# net-ssleay

## muyg

I been trying to install the package net-ssleay, but for the life of me it won't install. It doesn't have any dependences and it downloads fine, but when it tries to install it it craps out on a new install of gentoo.  Anyone else having this problem?

----------

## jamieo

Yes I've got the same problem (it's needed by webmin). When I emerge webmin or Net-SSLeay I just get:

laptop root # emerge webmin

Calculating dependencies ...done!

>>> emerge dev-perl/Net-SSLeay-1.15 to /

>>> md5  :Wink:  Net_SSLeay.pm-1.15.tar.gz

/usr/sbin/ebuild.sh: perl-post_pkg_setup: command not found

!!! emerge aborting on  /usr/portage/dev-perl/Net-SSLeay/Net-SSLeay-1.15.ebuild .

Any ideas?

Cheers,

Jamie

----------

## muyg

Well, I gave up trying to emerge the ebuild and installed it manually.

Just follow teh directions on the webpage, and you should be ok.

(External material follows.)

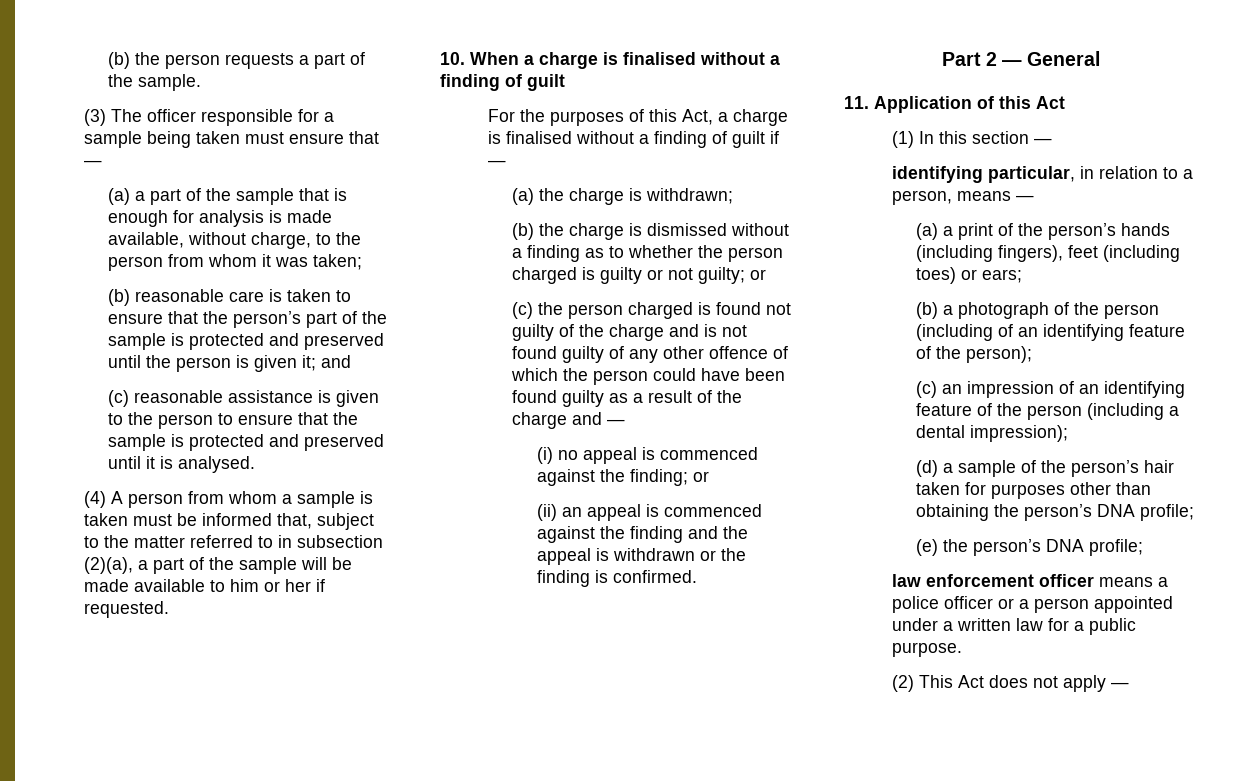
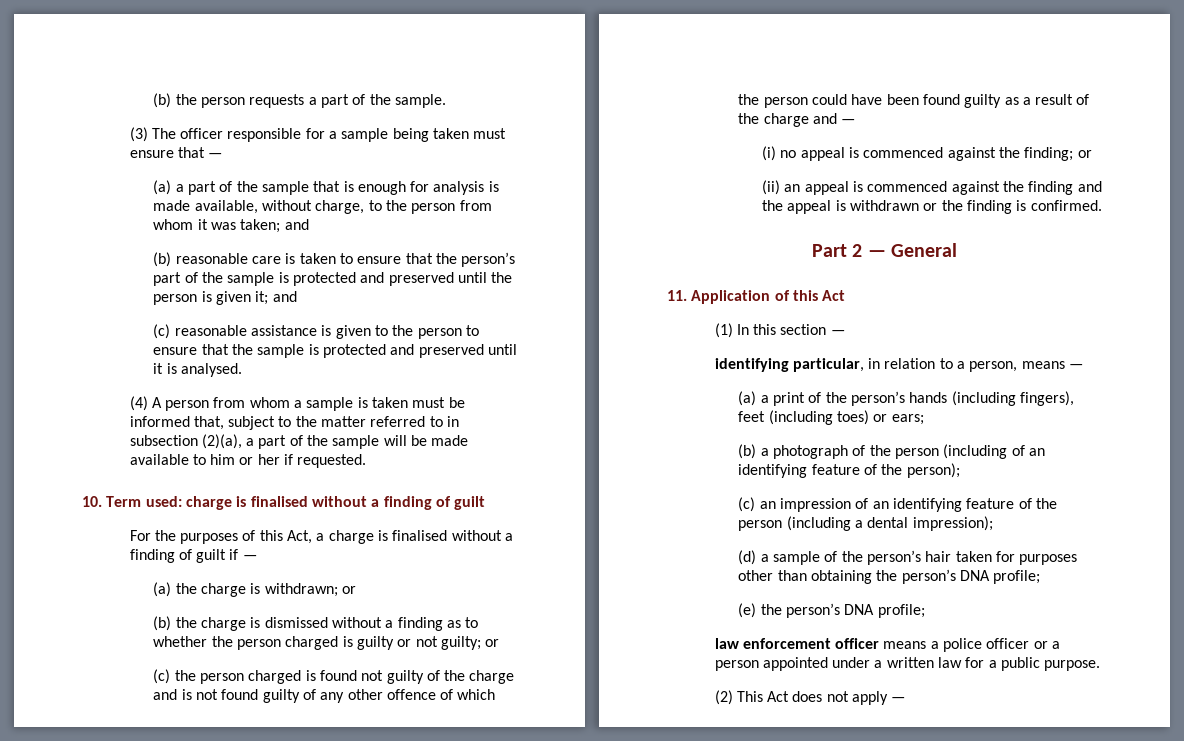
(363, 262) none -> [284,219,309,230] and
[470,52,534,65] When a -> [106,496,182,507] Term used:
(734, 196) none -> [341,586,356,594] or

http://www.webmin.com/ssl.html

Though, after I installed it manually, I run emerge --pretend webmin, and it still tells me that I need the SSLeay module, o well, I guess it doesn't see it. Everything works fine now.

----------

## jamieo

Ah, I think the fix for this:

https://forums.gentoo.org/viewtopic.php?t=9829

Will fix the problem of installing SSLeay and then being able to emerge webmin. Not tried it yet, but will give it a go later.

Jamie

----------

## jamieo

Yes I can confirm the above fix lets you emerge Net-SSLeay  :Smile: 

----------